Jakarta (ANTARA) - Ombudsman Republik Indonesia menemukan bahwa Panitia Seleksi Anggota Komisi Penyiaran Indonesia (KPI) terbukti melampaui kewenangannya dalam proses seleksi anggota KPI Pusat periode 2019-2022, diantaranya adanya tindakan maladministrasi.
"Maka, terkait dengan maladministrasi ini, yakni melampaui kewenangan dengan membuat aturan sendiri melalui kesepakatan yang tidak diatur dalam UU di atasnya yakni UU Nomor 32 Tahun 2002 tentang Penyiaran," ujar Anggota Ombudsman RI Adrianus Meliala dalam konferensi pers di kantor Ombudsman RI Kuningan, Jakarta Selatan, Senin.
Dalam Laporan Akhir Hasil Pemeriksaan (LAHP) terkait dugaan penyimpangan prosedur oleh Pansel Anggota KPI Pusat, Adrianus juga menyebutkan beberapa temuan dalam pemeriksaan laporan tersebut.
Beberapa temuan di antaranya tidak adanya petunjuk teknis mengenai mekanisme seleksi calon anggota KPI Pusat serta tidak adanya standar penilaian baku yang dijadikan rujukan untuk menentukan nama peserta seleksi yang lolos.
Temuan lain, tidak adanya standar pengamanan informasi yang memadai untuk mencegah kebocoran data ke pihak lain serta adanya ketidakkonsistenan penggunaan Peraturan KPI Nomor 01/P/KPI/07/2014 tentang Kelembagaan KPI oleh Pansel Anggota KPI.

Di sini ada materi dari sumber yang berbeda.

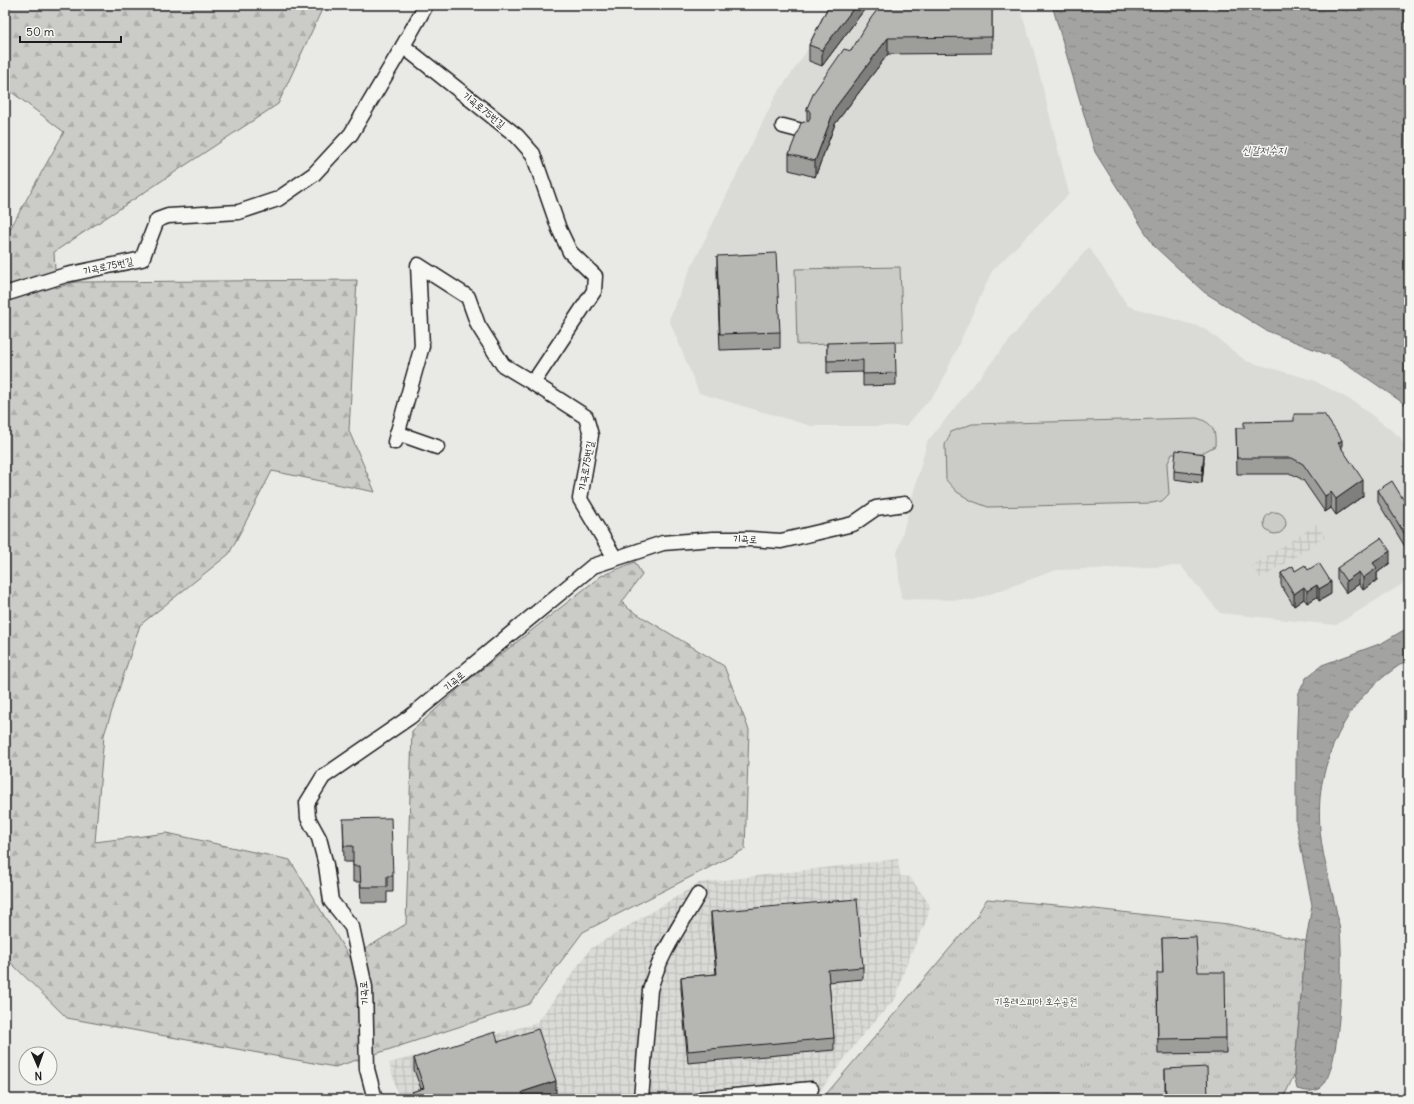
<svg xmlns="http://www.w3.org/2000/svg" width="1414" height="1104" font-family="Delius,'Poor Story',sans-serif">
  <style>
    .built { fill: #dadad6 }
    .industrial { fill: url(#industrial-grid) }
    .green { fill: #cbcbc7; stroke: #747472 }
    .forest { fill: url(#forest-firs); stroke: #747472 }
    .park { fill: url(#park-tufts); stroke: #747472 }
    .water { fill: url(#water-ripples); stroke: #6d6d6c }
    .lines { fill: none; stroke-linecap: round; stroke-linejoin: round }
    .street-casing { stroke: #1c1c1c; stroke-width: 17 }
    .street { stroke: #f6f6f2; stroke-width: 14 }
    .wall { fill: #9d9d9a; stroke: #1c1c1c }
    .shaded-wall { fill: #7f7f7d; stroke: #1c1c1c }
    .building { fill: #b6b6b3; stroke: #1c1c1c }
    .labels { text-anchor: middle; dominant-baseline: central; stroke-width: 3; stroke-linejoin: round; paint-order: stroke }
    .street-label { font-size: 10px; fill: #1c1c1c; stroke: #f6f6f2 }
    .park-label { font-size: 10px; fill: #51514f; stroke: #f6f6f2 }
    .water-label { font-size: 11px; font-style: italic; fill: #525251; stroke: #f6f6f2 }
  </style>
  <defs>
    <pattern id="industrial-grid" width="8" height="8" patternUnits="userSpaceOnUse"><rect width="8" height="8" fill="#dadad6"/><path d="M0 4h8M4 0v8" fill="none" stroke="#babab7"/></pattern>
    <pattern id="forest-firs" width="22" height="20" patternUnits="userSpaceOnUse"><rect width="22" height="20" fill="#cbcbc7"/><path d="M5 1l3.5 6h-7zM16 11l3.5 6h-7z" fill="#aeaeaa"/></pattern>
    <pattern id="park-tufts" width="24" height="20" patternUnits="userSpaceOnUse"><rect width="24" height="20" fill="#cbcbc7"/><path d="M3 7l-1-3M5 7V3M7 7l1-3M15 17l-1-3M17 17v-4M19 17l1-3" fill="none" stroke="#aeaeaa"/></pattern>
    <pattern id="water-ripples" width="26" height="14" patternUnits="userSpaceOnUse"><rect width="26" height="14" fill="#a3a3a1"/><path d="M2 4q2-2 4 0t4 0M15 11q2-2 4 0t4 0" fill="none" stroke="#848482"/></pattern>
  </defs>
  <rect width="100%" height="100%" fill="#e9e9e5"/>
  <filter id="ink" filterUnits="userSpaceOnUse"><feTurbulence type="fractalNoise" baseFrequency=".025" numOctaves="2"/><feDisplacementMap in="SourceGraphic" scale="8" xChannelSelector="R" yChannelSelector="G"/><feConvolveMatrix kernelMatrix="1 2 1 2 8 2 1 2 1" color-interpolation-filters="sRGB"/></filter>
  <g filter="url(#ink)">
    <!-- built -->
    <g class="built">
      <path d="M 836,5 L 1019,5 L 1034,52 L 1069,194 L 992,271 L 938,390 L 906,426 L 811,426 L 699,393 L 669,319 L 689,272 L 775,97 L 826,23 Z"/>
      <path d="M 1089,247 L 1128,306 L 1204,328 L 1246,361 L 1313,380 L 1356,403 L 1400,437 L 1409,453 L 1409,580 L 1336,625 L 1220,613 L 1181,566 L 1056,570 L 974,600 L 901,599 L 897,554 L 927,442 L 1030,315 Z"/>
    </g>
    <!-- industrial -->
    <g class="industrial">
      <path d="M 1317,524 L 1325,537 L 1261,579 L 1252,566 Z"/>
      <path d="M 898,859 L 900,876 L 910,877 L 930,905 L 927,919 L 906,965 L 896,998 L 864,1033 L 814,1099 L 399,1099 L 389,1063 L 537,1023 L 590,949 L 699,883 Z"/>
    </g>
    <!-- green -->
    <g class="green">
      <path d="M 900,267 L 903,342 L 797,345 L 795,269 Z"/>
      <path d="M 1197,418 C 1213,423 1216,430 1215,446 L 1202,453 L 1172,454 L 1167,465 L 1169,494 L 1162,501 L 1152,503 L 988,507 L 972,501 L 957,492 L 946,480 L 945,445 L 951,432 L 972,424 Z"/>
      <circle cx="1275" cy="523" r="11"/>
    </g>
    <!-- forest -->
    <path class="forest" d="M 5,5 L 324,5 L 278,104 L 54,252 L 56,288 L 75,282 L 357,280 L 349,431 L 375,492 L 272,471 L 229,554 L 140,625 L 104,735 L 95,842 L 167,833 L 290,860 L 350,958 L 406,924 L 412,731 L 467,681 L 601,576 L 635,562 L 642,575 L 622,602 L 629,609 L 724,666 L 749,730 L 745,849 L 583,932 L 529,1004 L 335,1067 L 67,1018 L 5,957 L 5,238 L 64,132 L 5,87 Z"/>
    <!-- park -->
    <path class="park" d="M 987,899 L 1068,906 L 1228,924 L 1306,941 L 1294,1075 L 1283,1099 L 822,1099 L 974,920 Z"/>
    <!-- water -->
    <g class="water">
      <path d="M 1052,5 L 1409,5 L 1409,407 L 1341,360 L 1265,330 L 1204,292 L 1154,246 L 1095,152 Z"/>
      <path d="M 1409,627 L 1409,659 C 1393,669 1377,681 1364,695 C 1344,718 1329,749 1323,778 C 1319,795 1319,813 1320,830 C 1323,864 1335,897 1340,931 C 1343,958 1342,1072 1320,1088 C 1312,1093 1305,1091 1297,1089 L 1294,1075 L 1306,941 L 1312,905 L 1296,823 L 1296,754 L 1298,695 L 1306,678 L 1322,665 L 1382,643 Z"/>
    </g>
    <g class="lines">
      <defs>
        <g id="street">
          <path d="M 403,46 L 426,5"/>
          <path d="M 783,126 L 802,131"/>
          <path d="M 5,294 L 66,275 L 142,259 L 157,220 L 168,216 L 239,212 L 278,199 L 314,174 L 351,134 L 403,46 L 517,136 L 533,154 L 559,229 L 570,252 L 595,276 L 594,291 L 533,383 L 586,417 L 591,435 L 580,499 L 615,558"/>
          <path d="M 397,433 L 437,447"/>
          <path d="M 395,442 L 422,346 L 418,265 L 468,297 L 478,325 L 503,365 L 533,383"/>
          <path d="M 375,1099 L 367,1069 L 365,987 L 352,927 L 331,901 L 326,865 L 319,838 L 308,818 L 307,803 L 323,777 L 410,717 L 593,566 L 663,543 L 713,539 L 750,539 L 781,541 L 853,524 L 876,508 L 905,504"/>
          <path d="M 641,1099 L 650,990 C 659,955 680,926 698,895"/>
          <path d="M 701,1099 L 811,1089"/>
        </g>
      </defs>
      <!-- street casing -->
      <use href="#street" class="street-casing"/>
      <!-- street -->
      <use href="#street" class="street"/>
    </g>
    <!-- wall -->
    <g class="wall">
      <path d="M 829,5 L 880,5 L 867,6 L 822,66 L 809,61 L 809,45 Z"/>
      <path d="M 881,5 L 992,5 L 992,53 L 888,54 L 835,124 L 815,177 L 789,170 L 789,154 L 807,121 L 807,108 L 851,51 Z"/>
      <path d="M 717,256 L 780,332 L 780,348 L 720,350 L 717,272 Z"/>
      <path d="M 827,343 L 896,373 L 896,385 L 863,386 L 863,372 L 827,373 Z"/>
      <path d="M 1236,428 L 1342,450 L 1363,496 L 1336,515 L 1331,508 L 1325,512 L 1303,480 L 1292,474 L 1237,474 Z"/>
      <path d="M 1204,462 L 1202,483 L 1174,479 L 1174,471 Z"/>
      <path d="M 1378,490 L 1403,499 L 1409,499 L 1407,550 L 1378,502 Z"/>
      <path d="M 1390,563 L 1377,573 L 1377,580 L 1363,590 L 1359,584 L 1346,593 L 1337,580 L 1337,568 Z"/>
      <path d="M 1308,570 L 1331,594 L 1319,601 L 1317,597 L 1307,603 L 1304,599 L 1294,606 L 1281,585 L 1281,573 L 1295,571 Z"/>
      <path d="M 343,819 L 393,876 L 393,892 L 387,892 L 387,903 L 361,903 L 360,882 L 353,882 L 353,862 L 344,862 Z"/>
      <path d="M 711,912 L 863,967 L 863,979 L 829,982 L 834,1038 L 834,1050 L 688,1063 L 681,989 L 681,977 L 716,974 L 711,924 Z"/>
      <path d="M 1162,938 L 1198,972 L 1226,1038 L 1226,1053 L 1158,1054 L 1157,988 L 1163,973 Z"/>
      <path d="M 498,1042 L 556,1093 L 538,1099 L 412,1099 L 412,1092 L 421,1089 L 414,1070 L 414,1058 Z"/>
      <path d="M 1165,1069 L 1208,1099 L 1165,1099 Z"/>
    </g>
    <!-- shaded-wall -->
    <g class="shaded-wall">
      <path d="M 856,5 L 867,5 L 867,6 L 822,66 L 822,50 Z"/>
      <path d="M 888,38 L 888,54 L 835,124 L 815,177 L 815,161 L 835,108 Z"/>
      <path d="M 1342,440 L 1342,456 L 1338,443 Z"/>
      <path d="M 1204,454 L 1204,462 L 1202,483 L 1202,474 Z"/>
      <path d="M 1363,480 L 1363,496 L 1336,515 L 1336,499 Z"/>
      <path d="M 1331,492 L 1331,508 L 1325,512 L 1325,496 Z"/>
      <path d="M 1409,536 L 1409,548 L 1407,550 L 1407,538 Z"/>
      <path d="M 1390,551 L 1390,563 L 1377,573 L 1377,580 L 1363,590 L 1363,578 L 1373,563 Z"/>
      <path d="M 1359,572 L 1359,584 L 1346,593 L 1346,581 Z"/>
      <path d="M 1331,582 L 1331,594 L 1319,601 L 1319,589 Z"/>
      <path d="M 1317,585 L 1317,597 L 1307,603 L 1307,591 Z"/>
      <path d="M 1304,587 L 1304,599 L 1294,606 L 1294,594 Z"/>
      <path d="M 556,1081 L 556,1093 L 538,1099 L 522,1099 L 522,1092 Z"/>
    </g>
    <!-- building -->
    <g class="building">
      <path d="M 829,5 L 856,5 L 822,50 L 809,45 Z"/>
      <path d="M 881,5 L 992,5 L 992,37 L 888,38 L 835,108 L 815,161 L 789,154 L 801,123 L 808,121 L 810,118 L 810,112 L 807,108 L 814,92 L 844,49 L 851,51 L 871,18 Z"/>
      <path d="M 776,253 L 780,332 L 720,334 L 717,256 Z"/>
      <path d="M 895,341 L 896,373 L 863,374 L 863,360 L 827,361 L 827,343 Z"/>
      <path d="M 1294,414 L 1324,414 L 1342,440 L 1338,443 L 1363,480 L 1336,499 L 1331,492 L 1325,496 L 1303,464 L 1292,458 L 1237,458 L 1236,428 L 1244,428 L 1244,422 L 1294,421 Z"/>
      <path d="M 1176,450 L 1204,454 L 1202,474 L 1174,471 Z"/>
      <path d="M 1392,481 L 1403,499 L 1408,496 L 1409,499 L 1409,536 L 1407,538 L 1378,490 Z"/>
      <path d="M 1381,538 L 1390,551 L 1373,563 L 1377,568 L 1363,578 L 1359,572 L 1346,581 L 1337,568 Z"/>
      <path d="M 1319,563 L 1331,582 L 1319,589 L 1317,585 L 1307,591 L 1304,587 L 1294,594 L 1281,573 L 1293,566 L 1295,571 L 1305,565 L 1308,570 Z"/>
      <path d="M 391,818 L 393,876 L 387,876 L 387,887 L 361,887 L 360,866 L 353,866 L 353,846 L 344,846 L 343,819 Z"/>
      <path d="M 857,899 L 863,967 L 828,970 L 834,1038 L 688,1051 L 681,977 L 717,974 L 711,912 Z"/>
      <path d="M 1196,937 L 1198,972 L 1225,972 L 1226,1038 L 1158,1039 L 1157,973 L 1163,973 L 1162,938 Z"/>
      <path d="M 538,1029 L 556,1081 L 522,1092 L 525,1099 L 414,1099 L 412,1092 L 424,1088 L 414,1058 L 495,1032 L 498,1042 Z"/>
      <path d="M 1207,1067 L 1208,1099 L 1166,1099 L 1165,1069 Z"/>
    </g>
  </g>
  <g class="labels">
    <!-- street labels -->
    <g class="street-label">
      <text transform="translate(484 110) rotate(39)">기곡로75번길</text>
      <text transform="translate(108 266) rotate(-12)">기곡로75번길</text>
      <text transform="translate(586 466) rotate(-80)">기곡로75번길</text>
      <text transform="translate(745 539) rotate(2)">기곡로</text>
      <text transform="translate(454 681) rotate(-40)">기곡로</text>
      <text transform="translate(364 993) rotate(-95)">기곡로</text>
    </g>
    <!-- park labels -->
    <g class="park-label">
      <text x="1036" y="1001">기흥레스피아 호수공원</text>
    </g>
    <!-- water labels -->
    <g class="water-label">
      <text x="1264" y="150">신갈저수지</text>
    </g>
  </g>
  <!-- margin -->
  <rect width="1414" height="1104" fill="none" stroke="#f6f6f2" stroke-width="20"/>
  <rect x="10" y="10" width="1394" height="1084" fill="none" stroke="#1c1c1c" stroke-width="1.5" filter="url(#ink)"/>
  <!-- north arrow -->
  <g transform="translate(38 1066) rotate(178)"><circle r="19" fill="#f6f6f2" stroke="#9f9f9c"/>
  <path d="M0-3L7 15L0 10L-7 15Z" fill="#1c1c1c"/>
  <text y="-6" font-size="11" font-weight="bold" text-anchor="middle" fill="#1c1c1c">N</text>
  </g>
  <!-- scale -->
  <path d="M20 36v6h101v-6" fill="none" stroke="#1c1c1c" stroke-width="2"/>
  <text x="26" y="36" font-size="12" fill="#1c1c1c" stroke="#f6f6f2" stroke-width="3" paint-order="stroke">50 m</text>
</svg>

Sebelumnya, salah satu calon anggota KPI periode 2019-2022 Supadiyanto melaporkan sejumlah kejanggalan yang dialaminya dalam proses seleksi calon anggota KPI kepada Ombudsman RI dengan laporan Nomor Reg: 0277/LM/VII/2019/JKT.
Polemik ini bermula ketika pada Maret lalu beredar 27 nama calon anggota KPI yang lolos seleksi oleh Panitia Seleksi Anggota KPI untuk mengikuti uji kepatutan dan kelayakan (fit and proper test) di DPR.
Nama Supadiyanto termasuk dalam daftar tersebut. Namun Kementerian Kominfo membantah daftar itu.
Pada 19 Juni 2019, keluar daftar berisi 34 nama calon anggota yang lolos mengikuti fit and proper test yang diumumkan oleh Komisi I DPR. Nama Supadiyanto dan sejumlah calon hilang dari daftar itu.